T-Mobile accuses cable companies of using LTE-U tests that rely on extremes, not reality

T-Mobile US (NYSE:TMUS) took a stab at its cable rivals in a recent FCC filing, saying that claims by LTE-U opponents that the technology will adversely impact Wi-Fi operations are based on testing "with parameters set at extremes that do not represent realistic deployments or do not reflect actual LTE-U specifications."

"While cable companies defend these tests by noting that carriers have the ability to adjust LTE-U parameters, the ability to adjust parameters allows a carrier to refine operations based on the environment -- a result that will promote equitable sharing," T-Mobile said in the filing. "Further, LTE-U's connection to licensed spectrum through a control channel allows carriers to better address problems if they should occur."

The statements were made as part of an ex-parte filing after T-Mobile's chief technology officer, Neville Ray, and other T-Mobile representatives met with FCC Office of Engineering and Technology (OET) and Wireless Telecommunication Bureau (WTB) staff. T-Mobile reiterated its plans to begin LTE-U trials in 2016.

T-Mobile said it used the meeting with FCC officials to explain that the FCC's technology-neutral approach in the unlicensed bands has been highly successful, and there's no reason to deviate from that approach as LTE-U meets "all Part 15 requirements and includes strong coexistence mechanisms." Testing shows that LTE-U has less of an impact on Wi-Fi operations than would occur by adding an additional Wi-Fi access point, and if multiple operators deploy LTE-U in an area, the access points treat each other as another user and take those operations into account just as they would additional Wi-Fi access points as part of a fair sharing approach, the company said.

T-Mobile isn't alone in its quest to use LTE in unlicensed spectrum.

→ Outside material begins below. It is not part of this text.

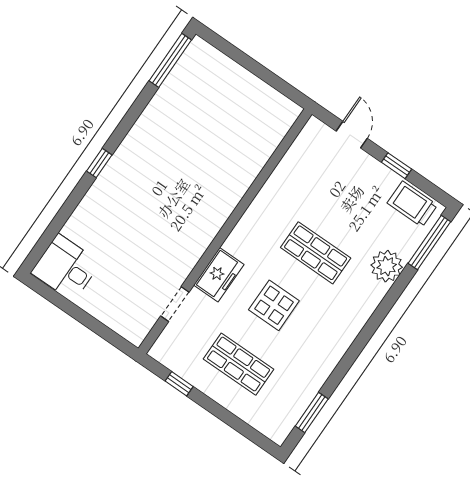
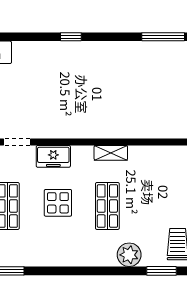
shelving: (259, 208) -> (111, 153), added
window: (429, 243) -> (161, 271), width x0.69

Verizon Wireless (NYSE: VZ) also is pursuing plans to use it. Verizon formed the LTE-U Forum last year with vendors Qualcomm Technologies (NASDAQ:QCOM), Alcatel-Lucent (NYSE: ALU), Ericsson (NASDAQ: ERIC) and Samsung. The forum in March released its first technical report evaluating the use of LTE in unlicensed spectrum, and Verizon said at that time that it believes it can use LTE-U to leverage "every available technology" to help deliver more connectivity for customers.

While the FCC typically doesn't get involved in standards processes, the Commission opened a comment period on LTE-E and Licensed Assisted Access (LAA) back in May after commissioners and staff heard concerns, during the context of its 3.5 GHz and 5 GHz proceedings, that LTE could overcrowd existing unlicensed users -- namely Wi-Fi. In fact, the cable industry argues that LTE-U will disrupt Wi-Fi consumers, and it's particularly concerned about the non-standard LTE-U version, a precursor to the LAA that's being developing through the 3GPP.

In early August, the head of the FCC's OET, Julius Knapp, asked the wireless industry for more information on exactly how LTE operations in unlicensed spectrum will work. Knapp said the FCC would like to know specifically how Carrier Sense Adaptive Transmission (CSAT) works and why a decision was made to have CSAT transmit on a channel even if it appears to be occupied.

In addition, aspects of the anchor channel were unclear, he said. Another question relates to how the LTE system knows what capacity is available in the unlicensed channel and therefore how to manage the traffic between the licensed and unlicensed spectrum.

The Wi-Fi Alliance responded by saying it appreciates the OET and WTB's efforts to learn more about the technologies. It's also asking the FCC to withhold certification of any LTE-U equipment until such time that it is fully satisfied that fair sharing of unlicensed spectrum will be achieved.

The Wi-Fi Alliance says it is developing a comprehensive coexistence test plan aimed at assessing the level of fair sharing between LTE-U and Wi-Fi and the alliance will work with LTE-U vendors to test their products to determine if they pass the Wi-Fi Alliance co-existence tests. The alliance plans to hold workshops about fair spectrum sharing, with an initial workshop expected to be held in northern California in early November.

"Wi-Fi Alliance does not seek to unnecessarily delay the introduction of LTE-U or any other technology," the organization said in an Aug. 14 FCC filing. "However, the continued success of Wi-Fi and the enormous economic engine it drives should not be compromised until there is a thorough assessment -- through true collaborative efforts -- of how LTE-U devices will affect the current wireless ecosystem."